Tuesday, September 6, 2011

Analysis - Pension Funds in New Crisis As Deficit Hole Grows

Natsuko Waki

Pension funds in developed economies are facing a new crisis as falling equities and tumbling bond yields widen their deficits, threatening the incomes and retirement dates of future retirees. At the heart of their problems is a steady move by pension plans in the United States, euro zone, Japan and the UK to cut exposure to risk after the financial crisis. But this "de-risking" may end up depressing their long-term returns from stock market investment and challenge the conventional wisdom that shares generate higher returns than bonds.

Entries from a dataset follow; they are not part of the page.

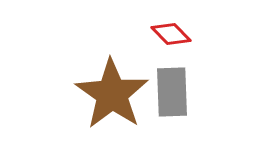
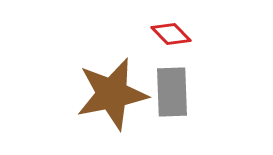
brown star: rotated 26 degrees clockwise
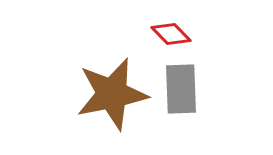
gray rectangle: moved 9 px right, 3 px up
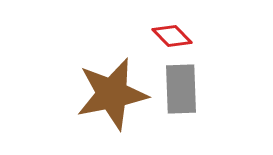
red diamond: moved 1 px right, 2 px down
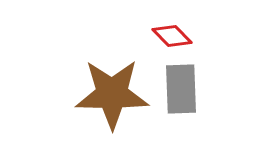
brown star: rotated 12 degrees clockwise
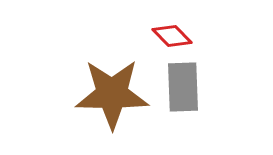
gray rectangle: moved 2 px right, 2 px up
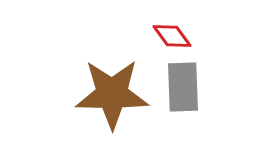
red diamond: rotated 9 degrees clockwise
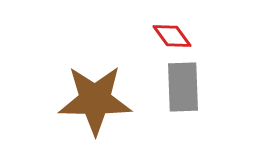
brown star: moved 17 px left, 6 px down
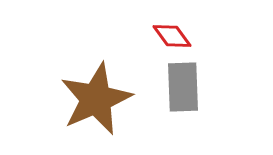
brown star: moved 1 px right, 1 px up; rotated 24 degrees counterclockwise
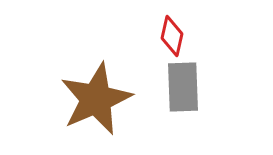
red diamond: rotated 48 degrees clockwise
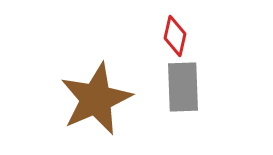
red diamond: moved 3 px right
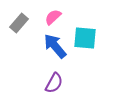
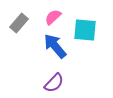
cyan square: moved 8 px up
purple semicircle: rotated 15 degrees clockwise
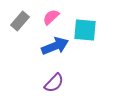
pink semicircle: moved 2 px left
gray rectangle: moved 1 px right, 2 px up
blue arrow: rotated 108 degrees clockwise
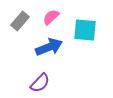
blue arrow: moved 6 px left, 1 px down
purple semicircle: moved 14 px left
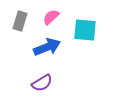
gray rectangle: rotated 24 degrees counterclockwise
blue arrow: moved 2 px left
purple semicircle: moved 2 px right; rotated 15 degrees clockwise
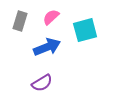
cyan square: rotated 20 degrees counterclockwise
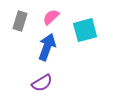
blue arrow: rotated 48 degrees counterclockwise
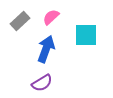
gray rectangle: rotated 30 degrees clockwise
cyan square: moved 1 px right, 5 px down; rotated 15 degrees clockwise
blue arrow: moved 1 px left, 2 px down
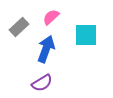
gray rectangle: moved 1 px left, 6 px down
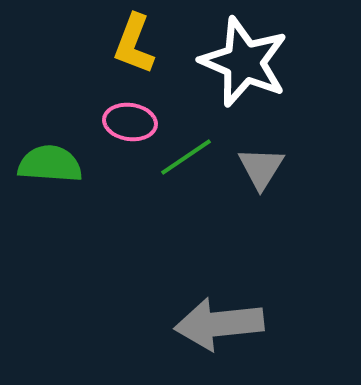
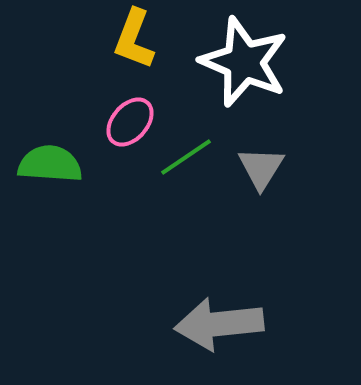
yellow L-shape: moved 5 px up
pink ellipse: rotated 57 degrees counterclockwise
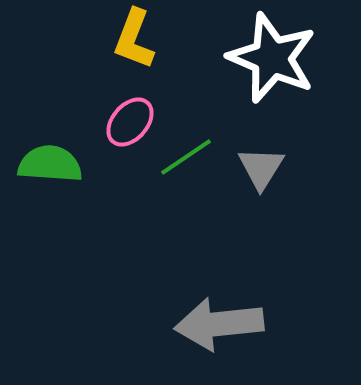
white star: moved 28 px right, 4 px up
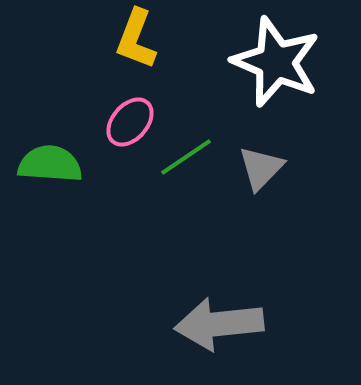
yellow L-shape: moved 2 px right
white star: moved 4 px right, 4 px down
gray triangle: rotated 12 degrees clockwise
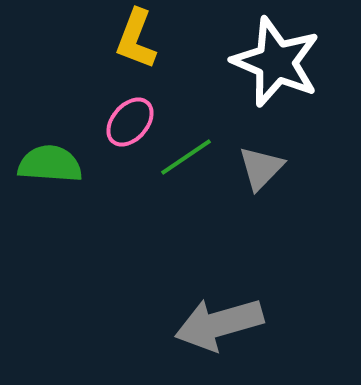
gray arrow: rotated 10 degrees counterclockwise
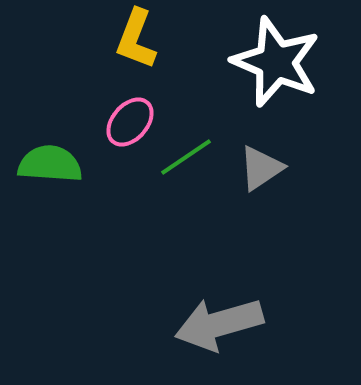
gray triangle: rotated 12 degrees clockwise
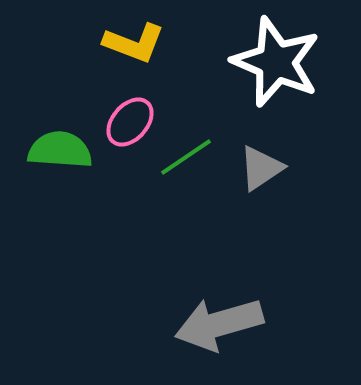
yellow L-shape: moved 2 px left, 4 px down; rotated 90 degrees counterclockwise
green semicircle: moved 10 px right, 14 px up
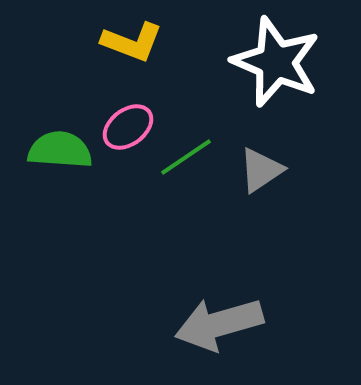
yellow L-shape: moved 2 px left, 1 px up
pink ellipse: moved 2 px left, 5 px down; rotated 12 degrees clockwise
gray triangle: moved 2 px down
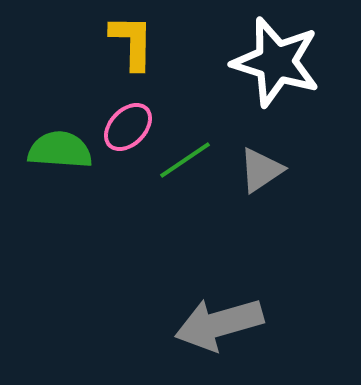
yellow L-shape: rotated 110 degrees counterclockwise
white star: rotated 6 degrees counterclockwise
pink ellipse: rotated 9 degrees counterclockwise
green line: moved 1 px left, 3 px down
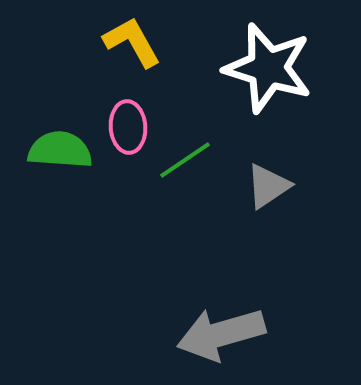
yellow L-shape: rotated 30 degrees counterclockwise
white star: moved 8 px left, 6 px down
pink ellipse: rotated 48 degrees counterclockwise
gray triangle: moved 7 px right, 16 px down
gray arrow: moved 2 px right, 10 px down
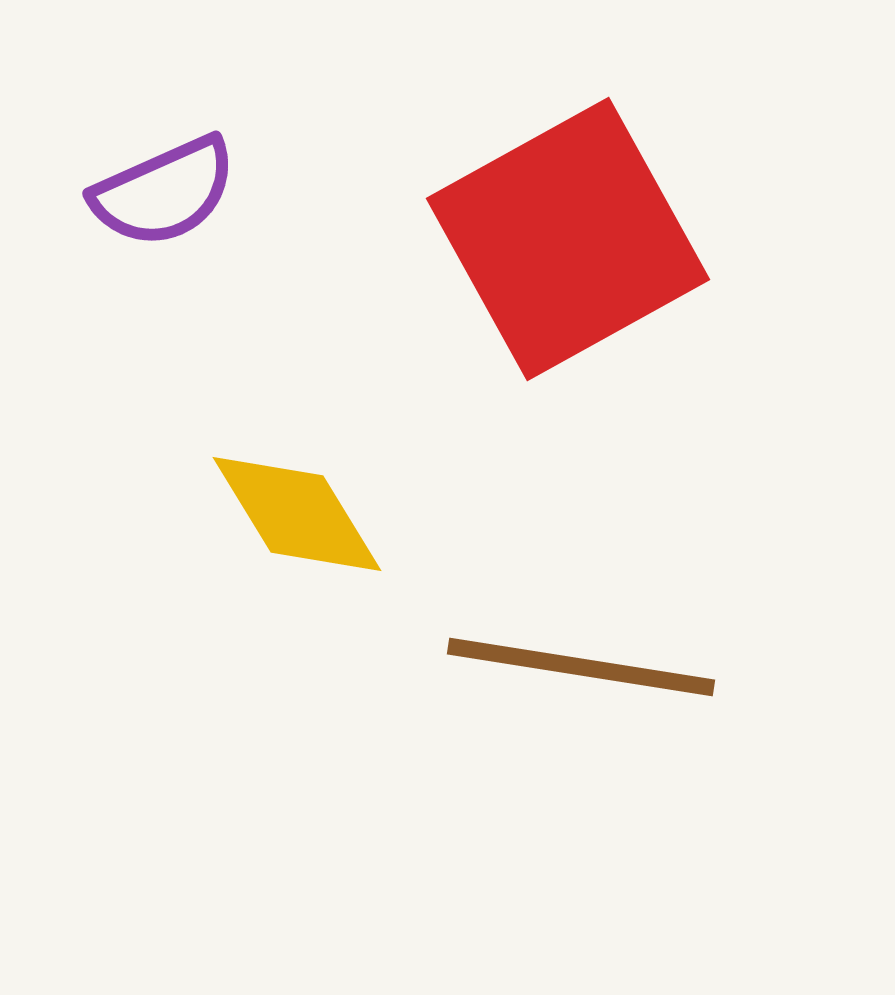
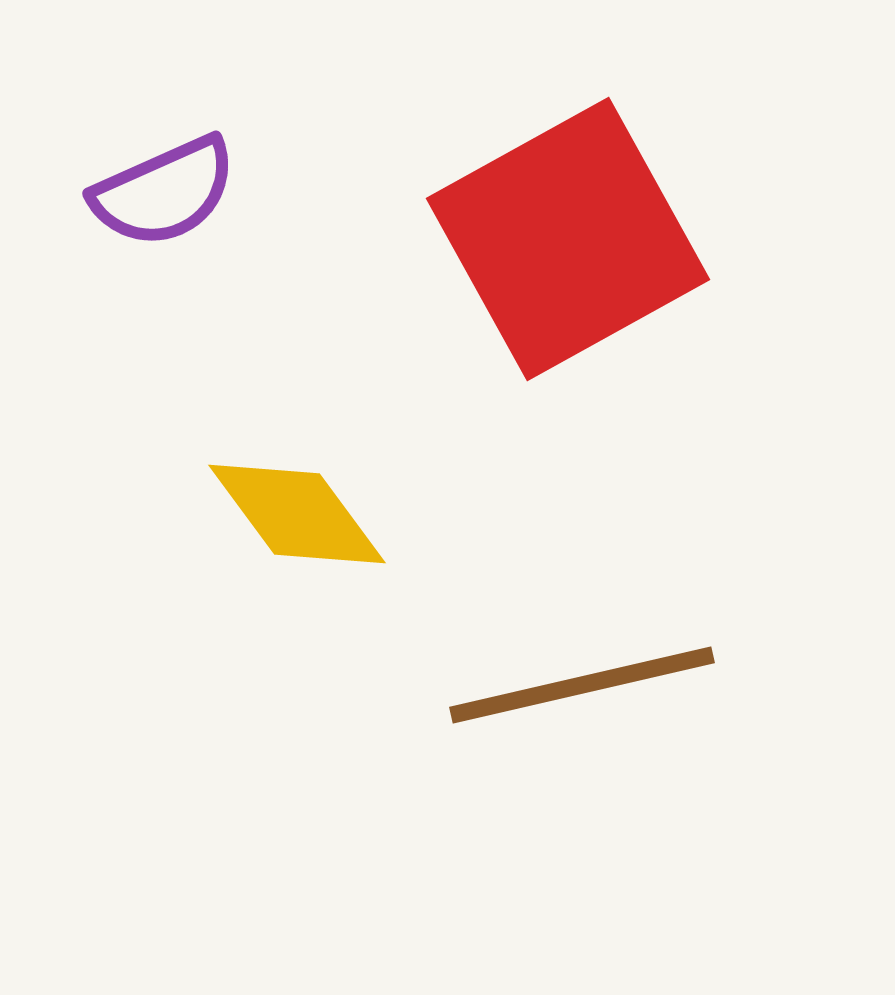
yellow diamond: rotated 5 degrees counterclockwise
brown line: moved 1 px right, 18 px down; rotated 22 degrees counterclockwise
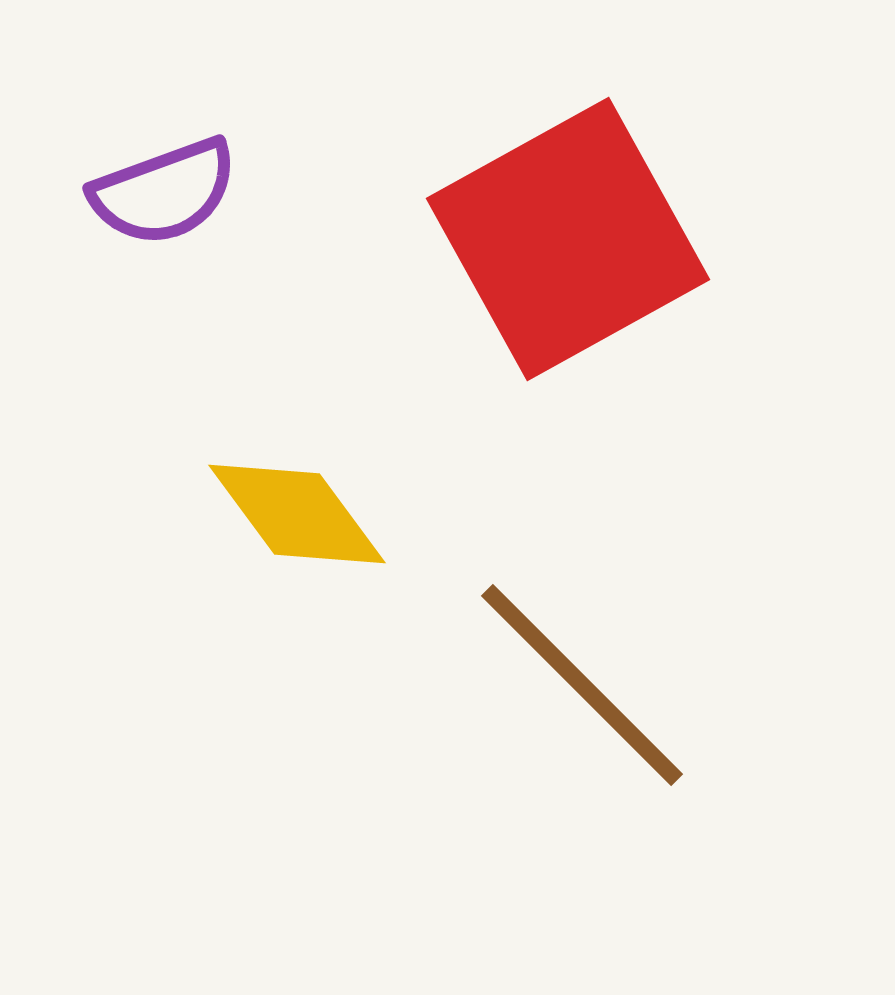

This may reinvigorate an academic debate where some economic analysis suggests the equity risk premium should be small, in most cases less than half a percentage point, as opposed to the widely-used range of 4-6 percent. Indeed, 10-year U.S. Treasuries gave higher total returns in the past 10 years on a rolling basis than world stocks. link.reuters.com/nyv53s "The puzzle... is that for the past 20 years, there has been no net equity risk premium. With the recent sell-off in risk and the rally in bonds, I think there might have been a net premium on bonds," Stephen Jen, managing partner at SLJ Macro Partners, said in a note to clients. "This has turned financial theory on its head, and managers of pension funds and sovereign wealth funds need to think about this very carefully."